Tasks and exercises
1) In the disciplinary decision, copy the passage from "Facts. In the" up to and including "and a half.", swapping "complaint" for "petition".
2) Mark each statement about the disciplinary decision yes or no, and quote the words from the disciplinary decision that settle it. (a) The respondent filed the first complaint in the Superior Court three days before the statute of limitations was due to expire. (b) The respondent told his client that the insurer had denied the claim. (c) The respondent's insurer settled the malpractice action for approximately $20,000.

[BEGIN Excerpted text]

S.J.C. Order of Term Suspension (6 months) entered by Justice Ireland on November 30, 2004, with an effective date of December 29, 2004. 1

(S.J.C. Judgment of Reinstatement entered by Justice Ireland on December 26, 2007.)


The parties have filed cross-appeals from the report of a special hearing officer who recommended that the respondent, David T. Barrat, be suspended for six months for misconduct in two matters and be required to petition for reinstatement. The respondent seeks a public reprimand; Bar Counsel asks that we extend the term of suspension to a year and a day. Upon consideration, we adopt and incorporate by reference the hearing officer’s subsidiary findings and conclusions of law with respect to both counts, and we join in the hearing officer’s recommendation for discipline. We set out below a summary of the two counts, with analysis of the respondent’s objections, followed by a discussion of issues in mitigation and aggravation as well as the grounds for the sanction we recommend.

Facts. In the first matter, the respondent undertook to represent a client in connection with injuries she had sustained in an automobile accident. Three days before the statute of limitations was due to expire, the respondent filed a complaint against the other driver in the Superior Court. Service was timely made upon the defendant at her last and usual address in Acton. The court dismissed the complaint on the ground that a recovery in excess of $25,000 was unlikely. A month later, the respondent refiled the action in the Concord District Court, but he did not attempt to serve the defendant, who, he had learned, had moved out of state. The court later dismissed the action for failure to complete service. The respondent took no action to vacate the dismissal for more than a year and a half.

Although the respondent knew the matter had been dismissed, he represented to the defendant’s insurer that there was a case pending. The insurer denied the claim on the ground that the statute of limitations had run before the District Court action was filed. The respondent did not accept the insurer’s invitation to explain any error in its reasoning. To his client, with whom he maintained scant and desultory contact, the respondent meanwhile expressed optimism that a timely settlement could be achieved. He did not advise her that the insurer had denied the claim or that the action had been dismissed.

The respondent made limited efforts to locate the defendant, none of which bore fruit until sometime in the last quarter of 2000, when an investigator produced a San Antonio address. On September 21, 2000, the respondent invoked the new address as grounds for moving to set aside the order of dismissal; he recited his erroneous belief that the defendant’s absence from the Commonwealth tolled the statute of limitations. The court found no good cause to excuse the failure to serve because the respondent had not previously moved for an extension of time to complete service and had not detailed his unsuccessful efforts to locate the defendant. The client eventually retained other counsel, who brought a malpractice action against the respondent. The respondent’s insurer settled the matter for approximately $20,000.

[END Excerpted text]
[BEGIN Data]

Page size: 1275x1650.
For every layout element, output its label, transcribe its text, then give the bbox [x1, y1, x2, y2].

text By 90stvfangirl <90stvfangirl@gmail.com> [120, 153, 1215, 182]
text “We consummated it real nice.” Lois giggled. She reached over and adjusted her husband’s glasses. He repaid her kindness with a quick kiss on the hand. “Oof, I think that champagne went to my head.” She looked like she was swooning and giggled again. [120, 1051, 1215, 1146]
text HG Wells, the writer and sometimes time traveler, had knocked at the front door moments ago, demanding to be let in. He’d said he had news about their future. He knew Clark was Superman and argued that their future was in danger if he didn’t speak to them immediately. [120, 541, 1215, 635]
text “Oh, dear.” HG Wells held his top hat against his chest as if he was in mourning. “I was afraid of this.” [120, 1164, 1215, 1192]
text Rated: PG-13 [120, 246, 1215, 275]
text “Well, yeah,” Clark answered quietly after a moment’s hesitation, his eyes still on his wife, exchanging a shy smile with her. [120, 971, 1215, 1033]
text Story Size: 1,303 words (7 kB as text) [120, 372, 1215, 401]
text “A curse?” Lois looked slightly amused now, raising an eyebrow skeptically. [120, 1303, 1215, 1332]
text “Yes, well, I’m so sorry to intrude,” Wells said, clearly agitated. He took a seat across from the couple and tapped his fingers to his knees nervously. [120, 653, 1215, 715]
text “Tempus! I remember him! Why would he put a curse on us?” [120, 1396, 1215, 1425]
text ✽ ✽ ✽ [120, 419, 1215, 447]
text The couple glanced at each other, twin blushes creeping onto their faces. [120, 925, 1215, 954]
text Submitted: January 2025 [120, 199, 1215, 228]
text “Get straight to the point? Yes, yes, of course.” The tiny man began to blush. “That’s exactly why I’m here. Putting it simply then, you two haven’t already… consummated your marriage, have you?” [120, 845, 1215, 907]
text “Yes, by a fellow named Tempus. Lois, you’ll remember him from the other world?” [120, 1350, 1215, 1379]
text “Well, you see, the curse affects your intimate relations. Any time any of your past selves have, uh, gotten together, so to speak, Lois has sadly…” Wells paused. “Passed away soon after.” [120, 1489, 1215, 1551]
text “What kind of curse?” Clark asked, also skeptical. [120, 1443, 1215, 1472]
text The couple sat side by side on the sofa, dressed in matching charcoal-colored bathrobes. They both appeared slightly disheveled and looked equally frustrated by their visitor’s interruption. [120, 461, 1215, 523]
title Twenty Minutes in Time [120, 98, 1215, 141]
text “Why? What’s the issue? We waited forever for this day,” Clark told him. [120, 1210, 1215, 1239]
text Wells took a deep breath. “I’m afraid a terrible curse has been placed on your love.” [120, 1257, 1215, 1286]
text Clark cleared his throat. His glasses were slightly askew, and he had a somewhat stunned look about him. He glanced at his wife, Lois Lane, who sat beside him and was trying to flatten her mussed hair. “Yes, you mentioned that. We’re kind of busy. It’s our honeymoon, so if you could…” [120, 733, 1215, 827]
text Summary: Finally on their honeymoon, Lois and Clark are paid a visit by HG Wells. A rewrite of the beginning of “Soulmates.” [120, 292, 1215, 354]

[END Data]

Solutions for each task
1)
Facts. In the first matter, the respondent undertook to represent a client in connection with injuries she had sustained in an automobile accident. Three days before the statute of limitations was due to expire, the respondent filed a petition against the other driver in the Superior Court. Service was timely made upon the defendant at her last and usual address in Acton. The court dismissed the petition on the ground that a recovery in excess of $25,000 was unlikely. A month later, the respondent refiled the action in the Concord District Court, but he did not attempt to serve the defendant, who, he had learned, had moved out of state. The court later dismissed the action for failure to complete service. The respondent took no action to vacate the dismissal for more than a year and a half.

2)
(a) Yes: "Three days before the statute of limitations was due to expire, the respondent filed a complaint against the other driver in the Superior Court."
(b) No: "He did not advise her that the insurer had denied the claim or that the action had been dismissed."
(c) Yes: "The respondent’s insurer settled the matter for approximately $20,000."